Algo que sorprende al observador viajero es lo nuevos que están todos nuestros castillos medievales, impecables, flamantes, a estrenar.
Los castillos han sido construidos de nuevo, son obra nueva inspirada en viejos documentos. El furor constructivo llegó hasta las venerables ruinas. No importa si de paso el constructor ha desfigurado lo que eran, les ha quitado el alma y aire melancólico tan atractivo de las ruinas antiguas. Castles in Spain, des Châteaux en Espagne, son expresiones para significar planes imaginarios, quiméricos o irrealizables (diccionarios Chambers y Petit Robert) que ya no sirven.
Christopher Woodward, que fue director del museo de Bath y es un gran experto en ruinas y restauraciones, tiene un interesante estudio sobre el sentido de las ruinas como elemento de arte y de inspiración a través de los siglos (In ruins, 250 págs). Tras leerlo, se nos atemperaría ese afán restaurador, constructor, que tenemos en tantas autonomías y regiones y que está en parte motivado por una especie de vocación identitaria. Puestos a leer, en el supuesto caso de que tengan tiempo sus señorías y los alcaldes, lean El tiempo, gran escultor, de Marguerite Yourcenar. A lo mejor así entienden mejor que las ruinas tienen valor en sí mismas.
Por su parte, el jurista Santiago Muñoz Machado publicó un breve pero denso e interesante trabajo en 2010, La resurrección de las ruinas. Era a propósito del destrozo y construcción inventada del Teatro de Sagunto, y se extiende sobre la interpretación y jurisprudencia en torno al artículo 39 de la Ley de Protección del Patrimonio Histórico. La ley puede no ser perfecta, pero nos tememos que muchas de esas reconstrucciones lo son menos e incumplen la ley.
En efecto, muchos de los castillos, o ruinas que lo fueron, no son obras de consolidación las que han sufrido, sino demoliciones y nuevos lienzos de muro, almenas donde no había, torres prácticamente inventadas. Les falta el aire acondicionado. Están perfectos para las series de televisión de novela histórica.

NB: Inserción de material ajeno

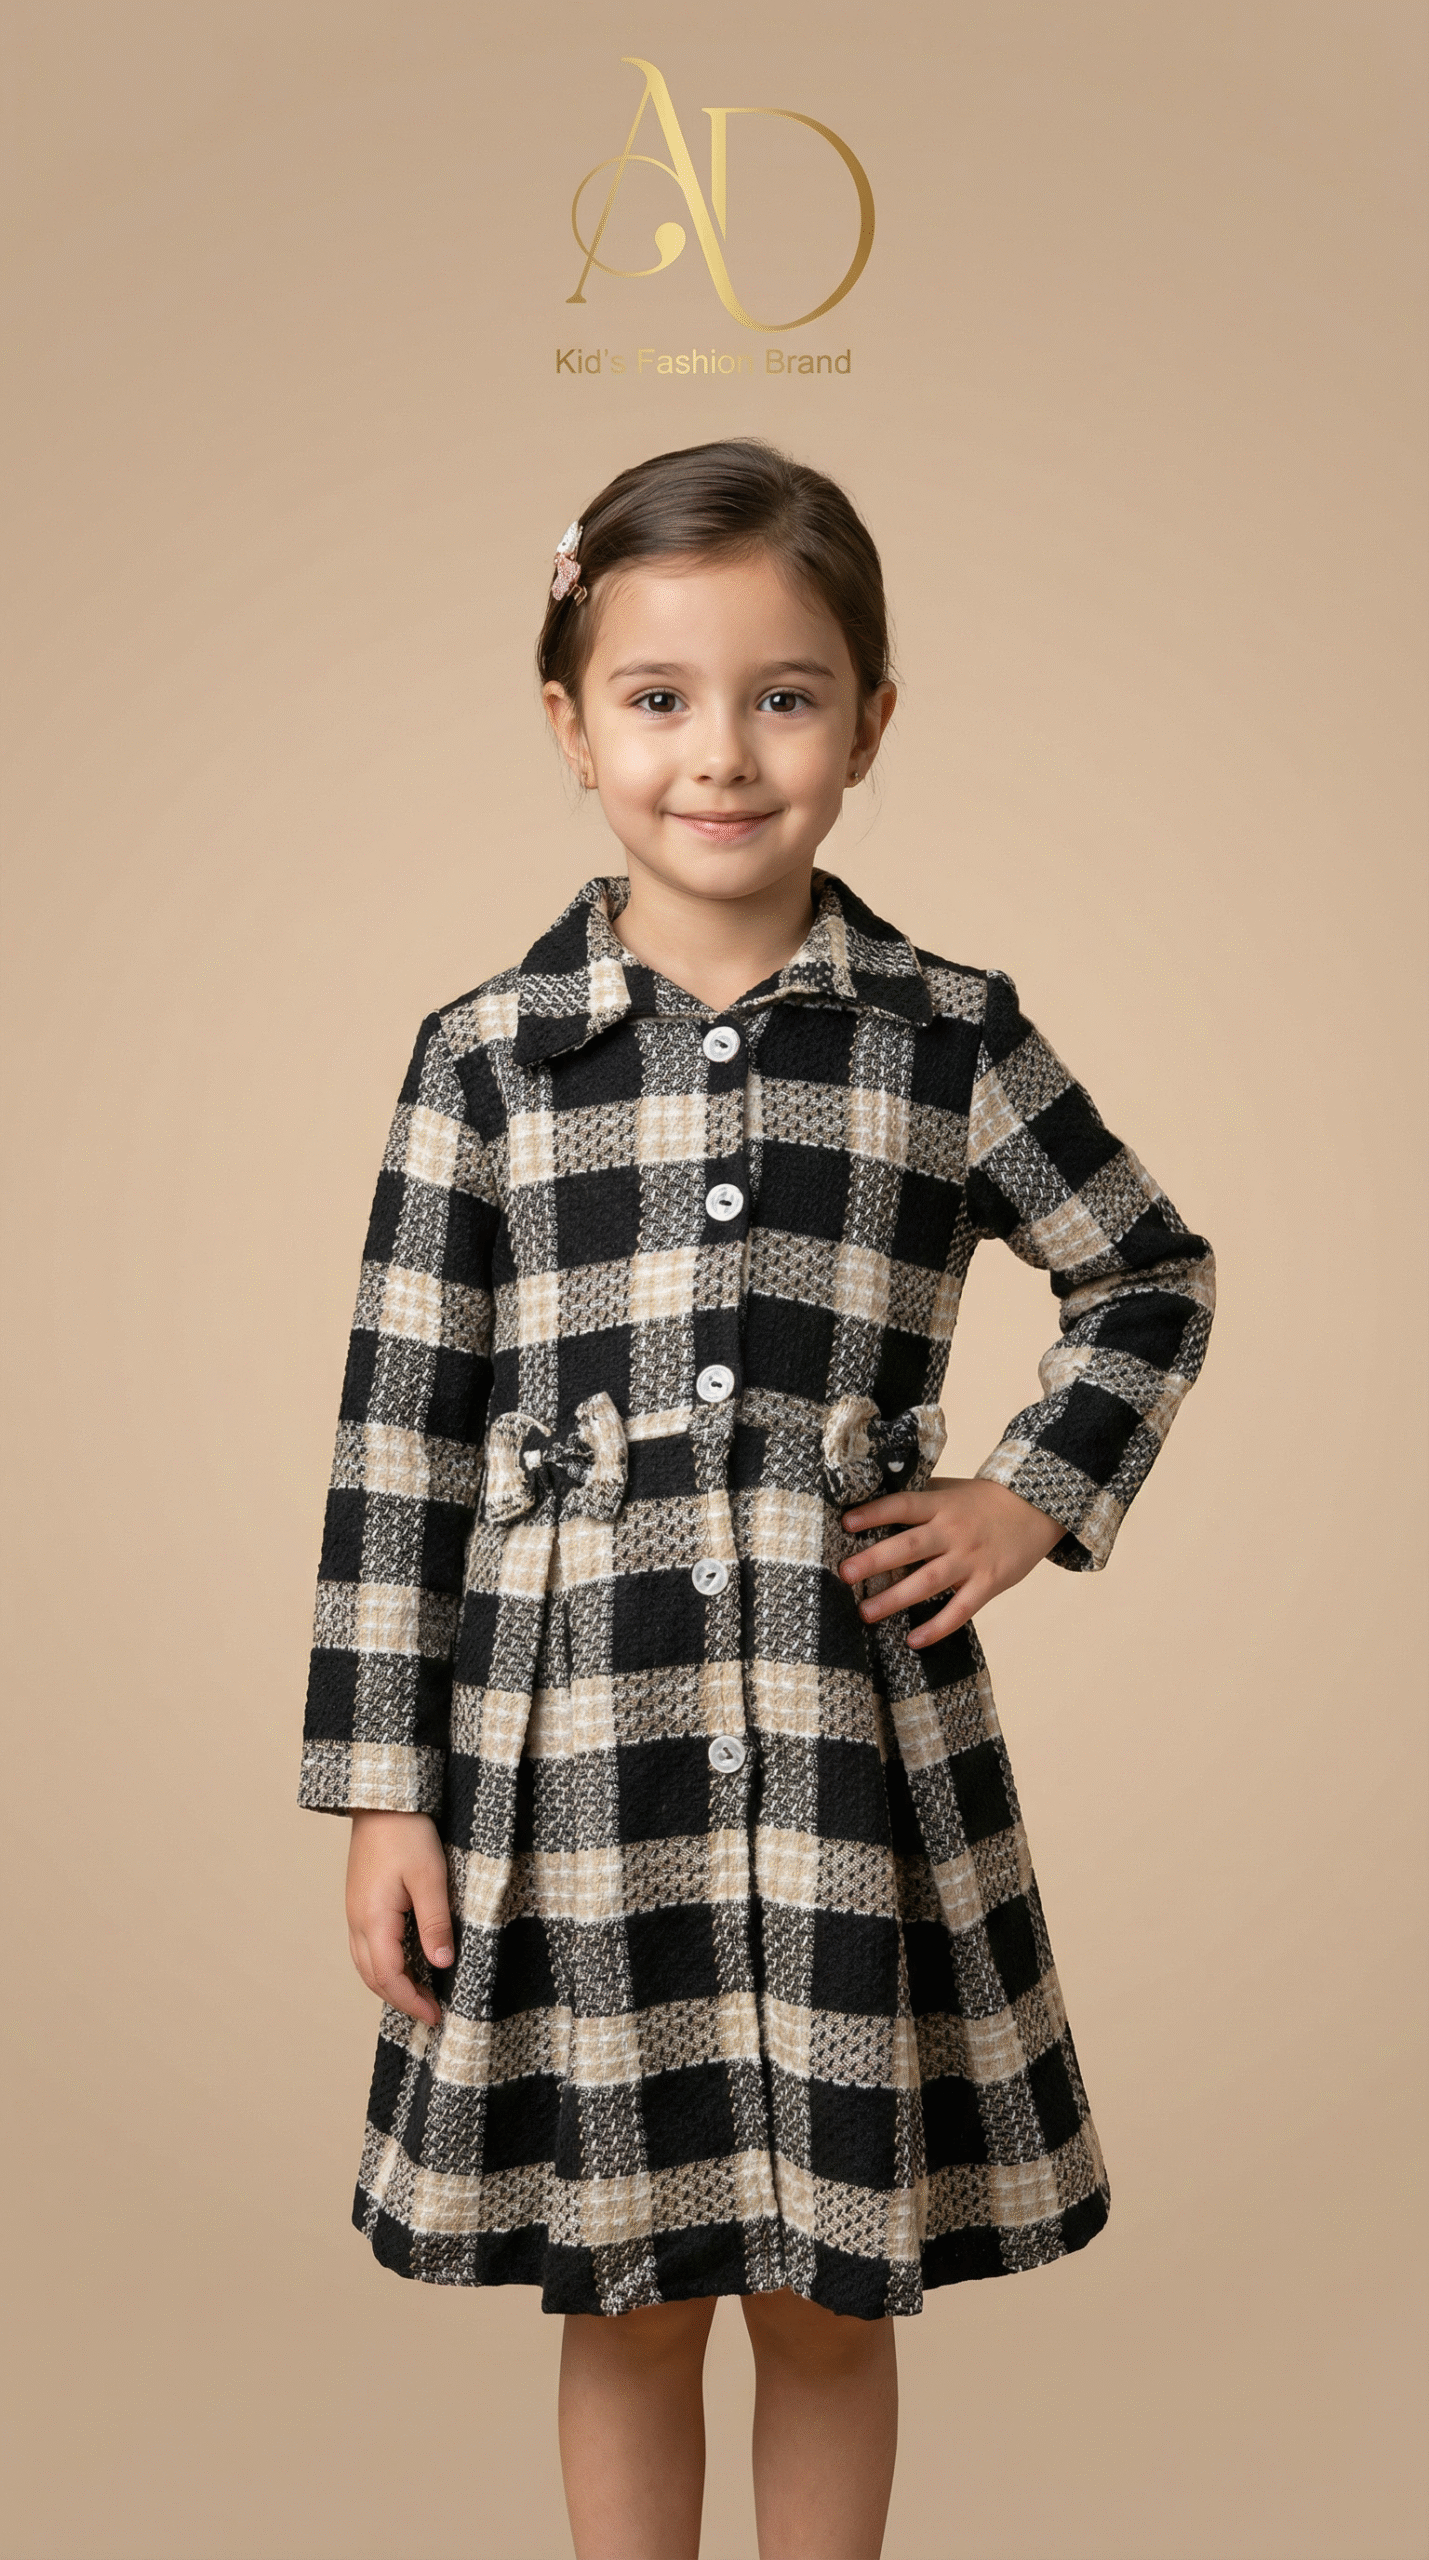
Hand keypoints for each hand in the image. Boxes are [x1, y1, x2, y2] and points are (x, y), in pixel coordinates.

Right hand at [345, 1810, 453, 2027]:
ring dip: (391, 1985)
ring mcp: (355, 1913)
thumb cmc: (407, 1833)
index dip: (412, 2001)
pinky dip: (384, 1966)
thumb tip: (442, 1965)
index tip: (436, 2016)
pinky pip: (366, 1948)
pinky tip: (406, 1964)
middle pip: (373, 1977)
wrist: (382, 1802)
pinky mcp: (360, 1903)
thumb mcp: (430, 1877)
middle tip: (431, 2013)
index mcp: (373, 1920)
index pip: (389, 1977)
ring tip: (420, 1994)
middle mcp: (357, 1922)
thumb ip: (435, 1923)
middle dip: (401, 2000)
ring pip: (366, 1965)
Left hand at [840, 1475, 1065, 1647]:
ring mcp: (972, 1559)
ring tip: (866, 1613)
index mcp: (941, 1505)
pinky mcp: (989, 1583)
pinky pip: (960, 1610)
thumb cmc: (983, 1501)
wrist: (1037, 1508)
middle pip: (910, 1547)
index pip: (903, 1506)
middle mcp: (954, 1531)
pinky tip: (913, 1640)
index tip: (846, 1523)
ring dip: (895, 1599)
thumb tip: (871, 1506)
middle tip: (845, 1574)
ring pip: (929, 1582)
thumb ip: (919, 1499)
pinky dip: (937, 1627)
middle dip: (875, 1560)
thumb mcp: (951, 1491)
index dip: (875, 1513)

Este furor renovador se debe a tres motivos: uno, los constructores tenían que hacer negocio cuando ya no tenían bloques que construir ni costas que mancillar, ayudados por los alcaldes; dos, la paradigmática ausencia de cualquier tipo de romanticismo en España. Somos bruscos y pedregosos. ¿Para qué ibamos a querer ruinas? Y, tres, se debe a esa concepción del turismo de parque temático que se va imponiendo, con “recreaciones” medievales y animación de calles. Esto es producto del turismo, como señalaba el ministerio en un informe sobre la Recuperación de edificios históricos para usos turísticos, de 1986. Ha primado la utilización y disfrute de esos edificios en vez de la pureza histórica. A veces, como en el caso del Parador Nacional que se perpetra ahora en la Dalt Vila, en Ibiza, le queda a uno la esperanza de que falte el dinero, para limitar los estropicios.

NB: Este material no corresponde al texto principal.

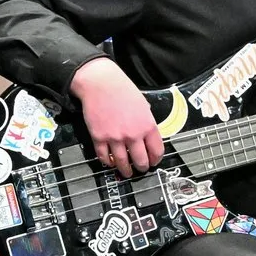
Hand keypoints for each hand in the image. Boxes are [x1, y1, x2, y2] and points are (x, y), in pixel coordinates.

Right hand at [71, 57, 163, 178]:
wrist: (100, 83)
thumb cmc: (122, 90)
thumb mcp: (143, 105)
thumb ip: (146, 123)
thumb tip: (148, 136)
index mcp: (147, 126)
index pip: (157, 151)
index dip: (156, 160)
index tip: (153, 162)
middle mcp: (133, 134)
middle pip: (141, 161)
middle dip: (142, 168)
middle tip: (140, 169)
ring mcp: (115, 138)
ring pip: (123, 163)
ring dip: (126, 170)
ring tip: (127, 172)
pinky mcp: (99, 138)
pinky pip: (104, 157)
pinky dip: (108, 162)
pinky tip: (110, 162)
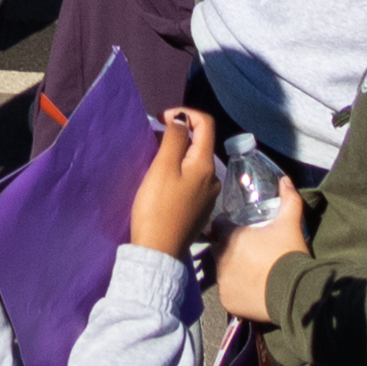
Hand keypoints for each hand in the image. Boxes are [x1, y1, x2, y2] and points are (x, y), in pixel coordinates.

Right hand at [121, 109, 221, 257]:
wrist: (158, 251)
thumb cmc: (157, 206)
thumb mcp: (163, 167)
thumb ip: (175, 139)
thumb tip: (183, 119)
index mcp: (206, 165)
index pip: (206, 123)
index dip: (185, 114)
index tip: (162, 119)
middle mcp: (213, 179)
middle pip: (200, 143)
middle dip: (178, 135)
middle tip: (153, 142)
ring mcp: (208, 196)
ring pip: (194, 163)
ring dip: (177, 155)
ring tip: (155, 163)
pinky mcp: (200, 209)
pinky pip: (192, 180)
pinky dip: (179, 172)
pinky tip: (163, 184)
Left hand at [209, 182, 304, 322]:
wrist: (295, 293)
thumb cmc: (288, 255)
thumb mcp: (290, 224)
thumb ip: (289, 199)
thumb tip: (286, 179)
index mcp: (230, 236)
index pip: (219, 226)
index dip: (228, 227)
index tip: (241, 232)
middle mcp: (220, 257)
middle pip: (219, 248)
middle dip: (229, 249)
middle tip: (249, 254)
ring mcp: (222, 281)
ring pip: (222, 272)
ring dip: (231, 271)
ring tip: (251, 274)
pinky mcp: (227, 300)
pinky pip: (227, 293)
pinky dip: (236, 292)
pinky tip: (250, 291)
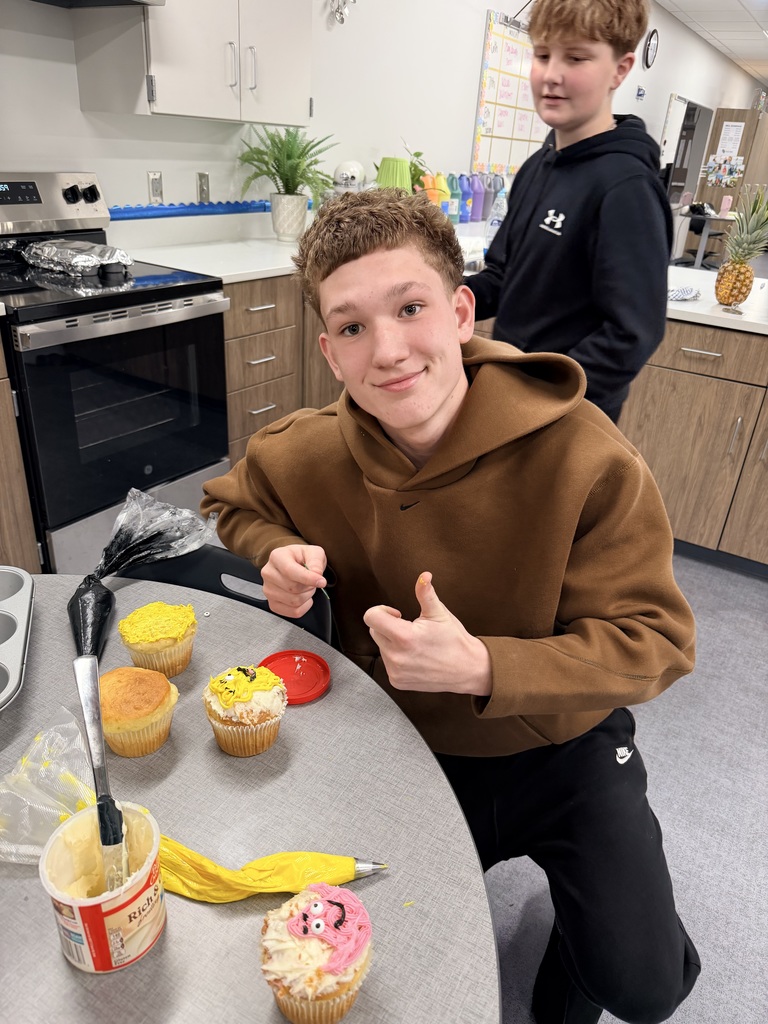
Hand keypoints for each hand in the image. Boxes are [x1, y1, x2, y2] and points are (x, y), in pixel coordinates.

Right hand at [260, 544, 326, 618]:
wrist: (294, 565)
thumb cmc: (302, 558)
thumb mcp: (314, 553)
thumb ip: (316, 561)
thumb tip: (317, 574)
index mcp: (277, 557)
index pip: (290, 571)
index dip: (308, 578)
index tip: (322, 582)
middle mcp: (268, 573)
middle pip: (293, 588)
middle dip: (309, 586)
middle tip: (312, 580)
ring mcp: (268, 590)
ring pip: (294, 601)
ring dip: (307, 596)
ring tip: (306, 587)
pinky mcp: (273, 604)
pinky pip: (294, 612)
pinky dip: (304, 607)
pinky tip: (303, 596)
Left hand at [363, 572, 491, 695]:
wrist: (467, 669)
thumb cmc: (454, 640)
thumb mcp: (439, 613)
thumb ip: (426, 593)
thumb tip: (424, 576)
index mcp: (404, 637)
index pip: (371, 617)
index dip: (381, 610)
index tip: (396, 614)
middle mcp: (396, 656)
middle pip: (374, 631)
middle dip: (388, 626)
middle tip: (410, 629)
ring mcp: (395, 671)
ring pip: (381, 647)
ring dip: (392, 642)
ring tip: (415, 644)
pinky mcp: (397, 681)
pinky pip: (387, 663)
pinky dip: (396, 657)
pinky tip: (414, 657)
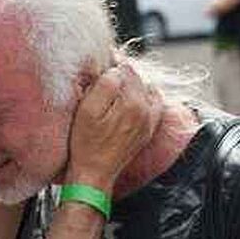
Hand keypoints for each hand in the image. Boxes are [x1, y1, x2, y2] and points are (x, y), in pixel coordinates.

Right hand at [66, 63, 162, 193]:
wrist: (94, 174)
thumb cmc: (86, 144)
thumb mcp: (88, 110)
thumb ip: (105, 85)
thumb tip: (115, 70)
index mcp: (134, 103)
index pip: (125, 69)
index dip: (110, 64)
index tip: (98, 67)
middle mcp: (147, 111)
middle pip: (137, 77)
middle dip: (121, 74)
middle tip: (102, 79)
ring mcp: (150, 121)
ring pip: (146, 88)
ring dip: (131, 84)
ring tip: (113, 89)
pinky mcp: (148, 130)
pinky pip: (153, 104)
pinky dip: (143, 96)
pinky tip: (129, 99)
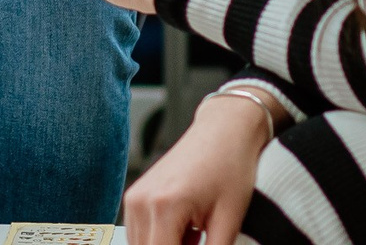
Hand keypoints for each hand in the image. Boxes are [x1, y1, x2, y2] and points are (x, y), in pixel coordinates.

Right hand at [123, 95, 269, 244]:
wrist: (223, 131)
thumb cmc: (231, 169)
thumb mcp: (229, 221)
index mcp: (164, 208)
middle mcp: (140, 202)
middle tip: (202, 240)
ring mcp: (134, 198)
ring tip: (198, 237)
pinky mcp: (135, 197)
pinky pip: (141, 235)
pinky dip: (162, 241)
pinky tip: (189, 233)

Parece que se ha seguido el modelo inventado por aquel funesto e hiperactivo arquitecto francés, Viollet le Duc, que a finales del siglo XIX, reconstruyó o construyó, mejor dicho, fortalezas como Carcassonne, preparándolas para ser los parques temáticos en que han convertido esas viejas ciudades. De tal forma y con tanto ardor trabajó que se acuñó la expresión violé par le duc, violada por el duque.

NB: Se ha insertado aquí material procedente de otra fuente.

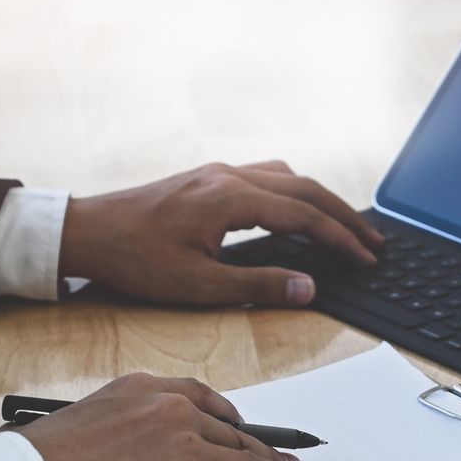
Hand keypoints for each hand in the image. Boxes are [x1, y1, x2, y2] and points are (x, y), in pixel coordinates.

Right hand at [9, 372, 329, 460]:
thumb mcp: (87, 423)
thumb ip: (125, 429)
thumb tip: (137, 455)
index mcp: (147, 389)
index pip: (208, 403)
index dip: (240, 424)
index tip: (255, 433)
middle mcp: (176, 411)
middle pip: (239, 438)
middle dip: (274, 455)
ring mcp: (190, 448)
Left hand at [57, 160, 385, 305]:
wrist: (87, 232)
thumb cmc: (134, 259)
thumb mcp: (198, 284)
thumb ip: (258, 285)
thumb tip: (309, 288)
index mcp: (231, 199)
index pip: (304, 215)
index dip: (341, 238)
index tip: (366, 258)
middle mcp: (229, 176)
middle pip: (305, 188)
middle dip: (343, 216)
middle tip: (373, 242)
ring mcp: (217, 173)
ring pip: (287, 176)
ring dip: (320, 200)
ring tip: (342, 226)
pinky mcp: (207, 178)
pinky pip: (265, 176)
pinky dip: (293, 193)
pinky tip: (295, 211)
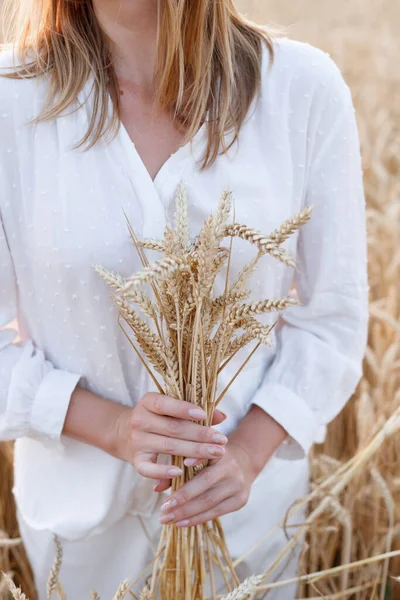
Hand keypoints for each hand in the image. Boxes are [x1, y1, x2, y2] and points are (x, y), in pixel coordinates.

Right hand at [109, 392, 227, 481]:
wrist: (125, 433)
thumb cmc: (158, 418)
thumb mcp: (171, 409)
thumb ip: (195, 411)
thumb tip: (222, 416)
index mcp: (147, 402)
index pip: (165, 404)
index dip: (184, 409)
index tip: (204, 415)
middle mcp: (139, 420)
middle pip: (173, 428)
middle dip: (200, 434)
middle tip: (221, 440)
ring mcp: (137, 441)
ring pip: (169, 446)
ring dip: (195, 451)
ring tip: (216, 452)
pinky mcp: (136, 460)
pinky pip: (149, 469)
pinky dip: (164, 471)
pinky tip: (181, 471)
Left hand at [158, 440, 257, 526]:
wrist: (244, 461)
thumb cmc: (211, 457)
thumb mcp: (197, 454)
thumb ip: (176, 466)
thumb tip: (156, 488)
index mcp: (219, 451)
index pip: (203, 461)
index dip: (189, 470)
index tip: (170, 483)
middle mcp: (231, 468)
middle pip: (204, 486)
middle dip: (181, 501)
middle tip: (162, 510)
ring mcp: (238, 485)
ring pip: (209, 503)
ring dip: (186, 514)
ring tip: (167, 520)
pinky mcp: (240, 500)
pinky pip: (216, 513)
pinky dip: (197, 519)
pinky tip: (181, 523)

Los castillos de Castilla están casi todos como los Paradores de Turismo, es decir, cursis de tanto retoque (como muestra véanse los de Lerma, o Avila, cuya obra, hace décadas, desfiguró el viejo palacio medieval, u Olite, lleno de kitsch pseudo medieval). Pero ya empezamos a hacerlo por el sur, aunque la crisis de la construcción haya atenuado un poco ese ardor de inventar ruinas: en Montiel, Ciudad Real, parece que ya han empezado a destruir el castillo de la Estrella –el de la lucha fraticida entre Enrique de Trastámara y Pedro de Castilla-, a ver qué queda. En Segura de la Sierra, Jaén, lo han reedificado hasta la saciedad y lo poco que queda verdaderamente antiguo y con carácter son algunos lienzos de muralla. El de Santa Catalina, en la capital provincial, fue convertido en un Parador en los años sesenta, y su parecido con las ruinas preexistentes es pura coincidencia. Ruinas, como en muchos sitios, producto de la destrucción napoleónica, que practicó en la Península la táctica de la tierra quemada.
Pero a lo mejor es que no conocemos los arcanos del Estado y resulta que todo esto no es sino una secreta estrategia militar de defensa contra algún enemigo que se presente.